You are focusing on maximizing the difference in empirical distribution functions. If you sort your data, and assign the lower values to $X_1$ and the higher values to $X_2$, I believe your empirical distribution differences in the given sample would be maximized.

If the objective is to infer two distinct generating processes, for example a "typical" generating process $X_1 \sim N(0,1)$ and an "outlier" generating process $X_2 \sim N(0,100)$, focusing on the empirical distribution differences would not tease these two processes apart. A more typical analytic step would be to determine which distribution ($X_1$ or $X_2$) was more likely to have generated a given observation $x_i$. The statistical distance between these two parameterized generating distributions (and prior for "typical" vs "outlier" in a Bayesian framework) would determine the difficulty of the labeling task $x_i \in X_1$ or $x_i \in X_2$.

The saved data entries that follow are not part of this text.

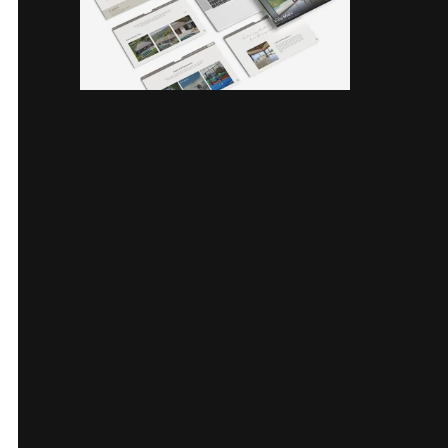
Challenges &
Solutions
Saba Lombok offers
three different
propositions: villas
available now,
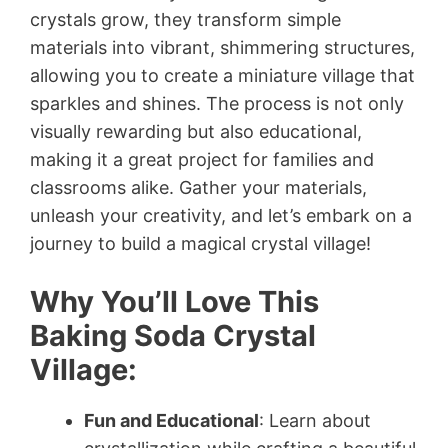
crystals grow, they transform simple
materials into vibrant, shimmering structures,
allowing you to create a miniature village that
sparkles and shines. The process is not only
visually rewarding but also educational,
making it a great project for families and
classrooms alike. Gather your materials,
unleash your creativity, and let’s embark on a
journey to build a magical crystal village!
Why You’ll Love This
Baking Soda Crystal
Village:
Fun and Educational
: Learn about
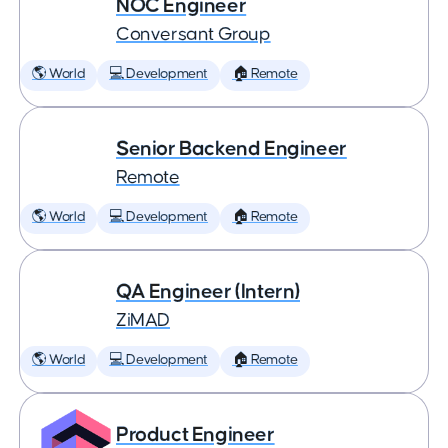
NOC Engineer
Conversant Group
🌎 World
💻 Development
🏠 Remote
Senior Backend Engineer
Remote
🌎 World
💻 Development
🏠 Remote
QA Engineer (Intern)
ZiMAD
🌎 World
💻 Development
🏠 Remote
Product Engineer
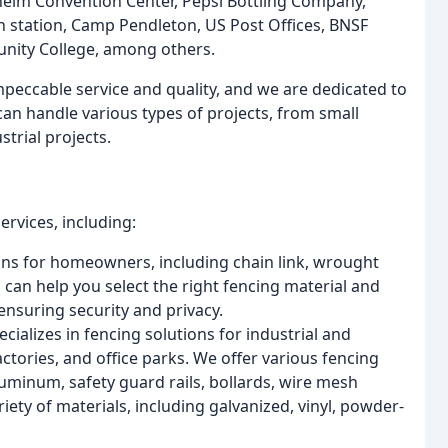
heim Convention Center, Pepsi Bottling Company,
n station, Camp Pendleton, US Post Offices, BNSF
nity College, among others.
mpeccable service and quality, and we are dedicated to
n handle various types of projects, from small
strial projects.
ervices, including:
ns for homeowners, including chain link, wrought
 can help you select the right fencing material and
ensuring security and privacy.
ializes in fencing solutions for industrial and
tories, and office parks. We offer various fencing
luminum, safety guard rails, bollards, wire mesh
iety of materials, including galvanized, vinyl, powder-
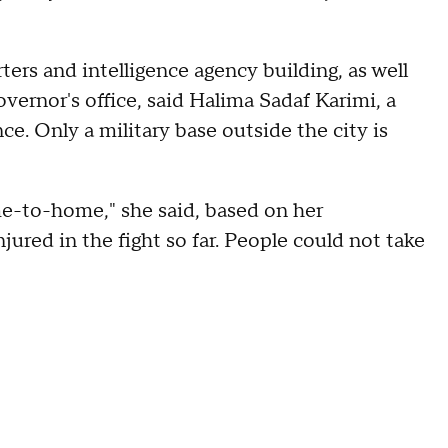
ters and intelligence agency building, as well
vernor's office, said Halima Sadaf Karimi, a
. Only a military base outside the city is
me-to-home," she said, based on her
jured in the fight so far. People could not take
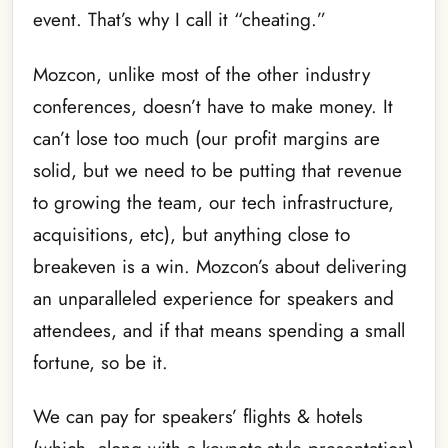
event. That’s why I call it “cheating.”
Mozcon, unlike most of the other industry
conferences, doesn’t have to make money. It
can’t lose too much (our profit margins are
solid, but we need to be putting that revenue
to growing the team, our tech infrastructure,
acquisitions, etc), but anything close to
breakeven is a win. Mozcon’s about delivering
an unparalleled experience for speakers and
attendees, and if that means spending a small
fortune, so be it.
We can pay for speakers’ flights & hotels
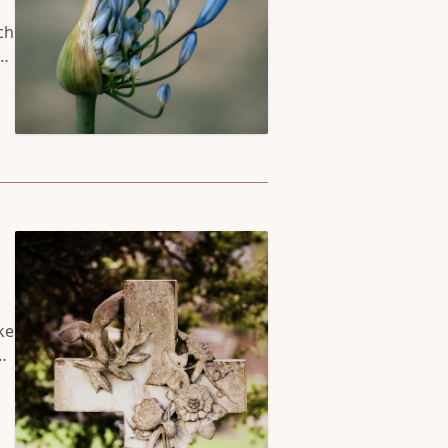
ch
so
ch
or
ke
up
he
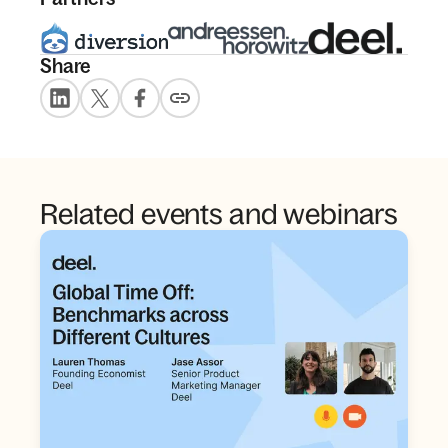
Share
Related events and webinars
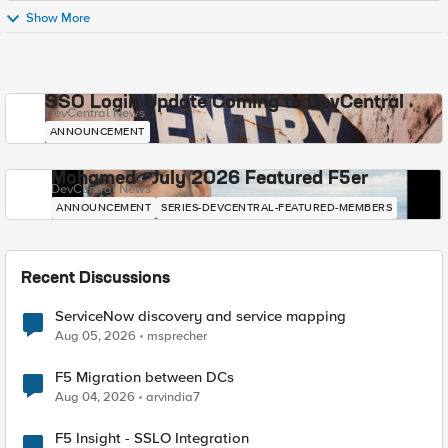
Show More
SSO Login Update Coming to DevCentral
DevCentral News
ANNOUNCEMENT
Mohamed - July 2026 Featured F5er
DevCentral News
ANNOUNCEMENT
SERIES-DEVCENTRAL-FEATURED-MEMBERS
Recent Discussions
ServiceNow discovery and service mapping
Aug 05, 2026
msprecher
F5 Migration between DCs
Aug 04, 2026
arvindia7
F5 Insight - SSLO Integration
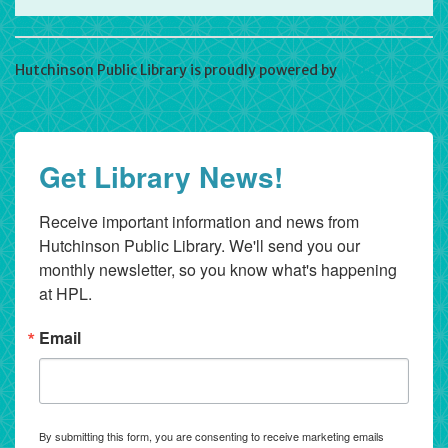
Hutchinson Public Library is proudly powered by
WordPress
Get Library News!
Receive important information and news from 
Hutchinson Public Library. We'll send you our 
monthly newsletter, so you know what's happening 
at HPL.
Email
By submitting this form, you are consenting to receive marketing emails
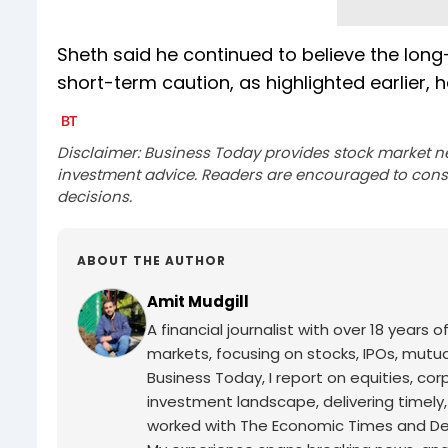
Sheth said he continued to believe the long
short-term caution, as highlighted earlier, h
Disclaimer: Business Today provides stock market n
investment advice. Readers are encouraged to consu
decisions.
ABOUT THE AUTHOR
Amit Mudgill
A financial journalist with over 18 years o
markets, focusing on stocks, IPOs, mutua
Business Today, I report on equities, co
investment landscape, delivering timely
worked with The Economic Times and Decc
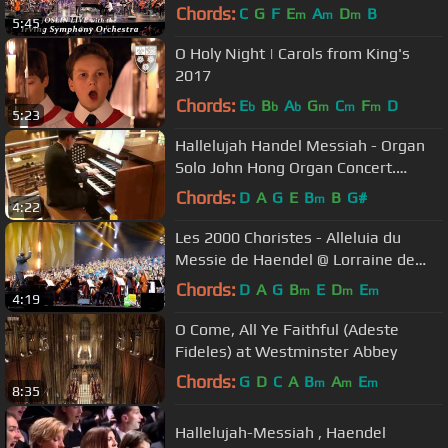
Chords:
C
G
F
E
A
D
B
m
m
m
5:45
O Holy Night | Carols from King's
2017
Chords:
E
B
A
G
C
F
D
b
b
b
m
m
m
5:23
Hallelujah Handel Messiah - Organ
Solo John Hong Organ Concert.
20150620
Chords:
D
A
G
E
B
B
G#
m
4:22
Les 2000 Choristes - Alleluia du
Messie de Haendel @ Lorraine de
Choeur - 09.11.13
Chords:
D
A
G
B
E
D
E
m
m
m
4:19
O Come, All Ye Faithful (Adeste
Fideles) at Westminster Abbey
Chords:
G
D
C
A
B
A
E
m
m
m
8:35
Hallelujah-Messiah , Haendel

Given your model assumptions, and inference from the sample data, the distance between the parameterized generating distributions is fixed $-$ it doesn't make sense to talk about maximizing the distance between probability distributions given the sample data and labels $x_i \in X_1$ or $x_i \in X_2$.

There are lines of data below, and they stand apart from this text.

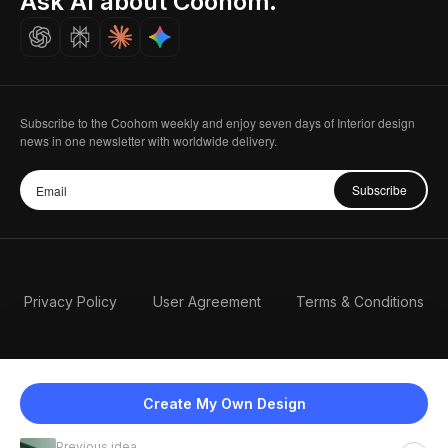
Ask AI about Coohom.
Careers
Subscribe to the Coohom weekly and enjoy seven days of Interior design
news in one newsletter with worldwide delivery.
Subscribe
Privacy Policy
User Agreement
Terms & Conditions
Create My Own Design
Previous idea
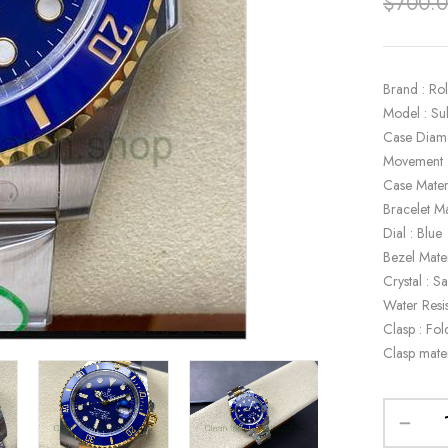
$
700.
Brand : Ro
Model : S
Case Diam
Movement 
Case Mater
Bracelet Ma
Dial : Blue
Bezel Mate
Crystal : S
Water Resi
Clasp : Fol
Clasp mate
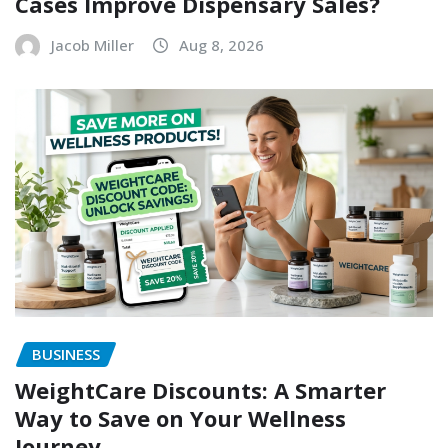
Cases Improve Dispensary Sales?
Jacob Miller
Aug 8, 2026
BUSINESS
WeightCare Discounts: A Smarter
Way to Save on Your Wellness
Journey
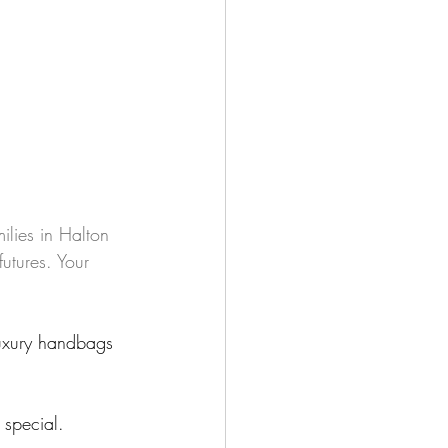
milies in Halton 
utures. Your 
luxury handbags 
 special.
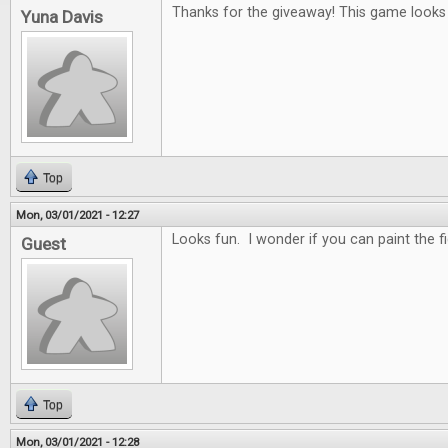
Thanks for the giveaway! This game looks r
Yuna Davis
Top
Mon, 03/01/2021 - 12:27
Looks fun. I wonder if you can paint the f
Guest
Top
Mon, 03/01/2021 - 12:28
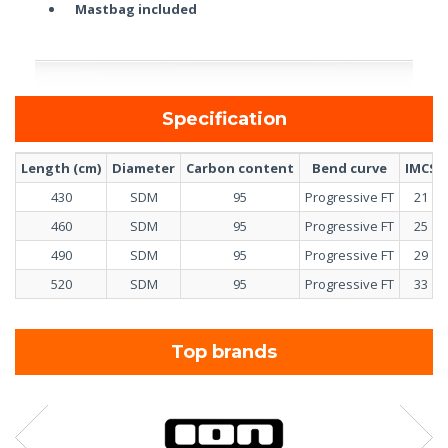
Mastbag included
Specification
Length (cm)
Diameter
Carbon content
Bend curve
IMCS
430
SDM
95
Progressive FT
21
460
SDM
95
Progressive FT
25
490
SDM
95
Progressive FT
29
520
SDM
95
Progressive FT
33
Top brands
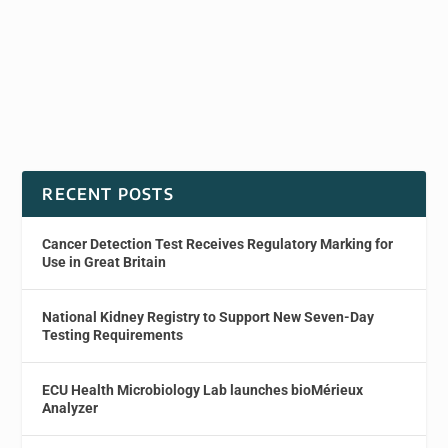
RECENT POSTS
Cancer Detection Test Receives Regulatory Marking for
Use in Great Britain
National Kidney Registry to Support New Seven-Day
Testing Requirements
ECU Health Microbiology Lab launches bioMérieux
Analyzer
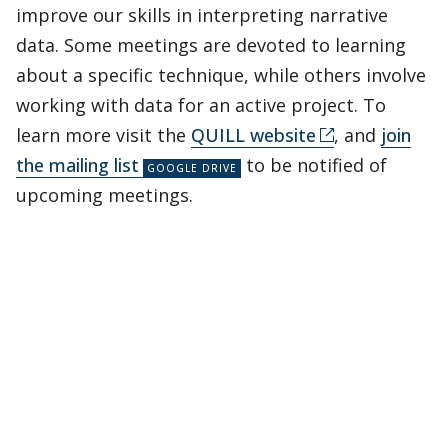
improve our skills in interpreting narrative
data. Some meetings are devoted to learning
about a specific technique, while others involve
working with data for an active project. To
learn more visit the
QUILL website
, and
join
the mailing list
to be notified of
upcoming meetings.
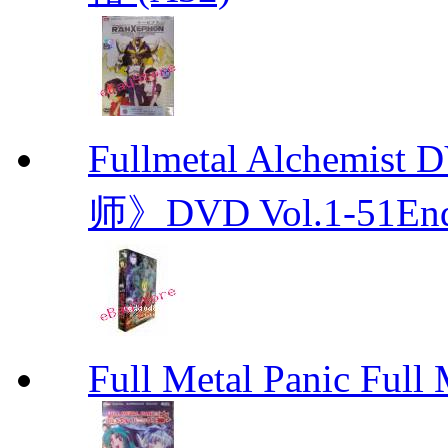
Fullmetal Alchemi
师》DVD Vol.1-51En
Full Metal Panic Full 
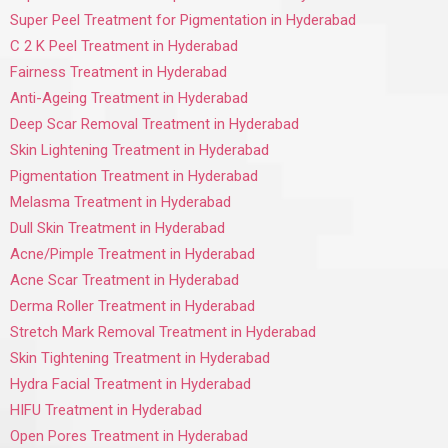
Super Peel Treatment for Pigmentation in Hyderabad
C 2 K Peel Treatment in Hyderabad
Fairness Treatment in Hyderabad
Anti-Ageing Treatment in Hyderabad
Deep Scar Removal Treatment in Hyderabad
Skin Lightening Treatment in Hyderabad
Pigmentation Treatment in Hyderabad
Melasma Treatment in Hyderabad
Dull Skin Treatment in Hyderabad
Acne/Pimple Treatment in Hyderabad
Acne Scar Treatment in Hyderabad
Derma Roller Treatment in Hyderabad
Stretch Mark Removal Treatment in Hyderabad
Skin Tightening Treatment in Hyderabad
Hydra Facial Treatment in Hyderabad
HIFU Treatment in Hyderabad
Open Pores Treatment in Hyderabad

If you are allowed to select different features, or transformations of the sample data, you may be able to find very distinct distributions ("good features" for your classification task).

A common measure of the distance between distributions is the Kullback–Leibler divergence.

The expectation–maximization algorithm ("EM algorithm") is commonly used in machine learning for similar tasks (attributing an observation to a generating distribution and estimating the parameters of the generating distributions).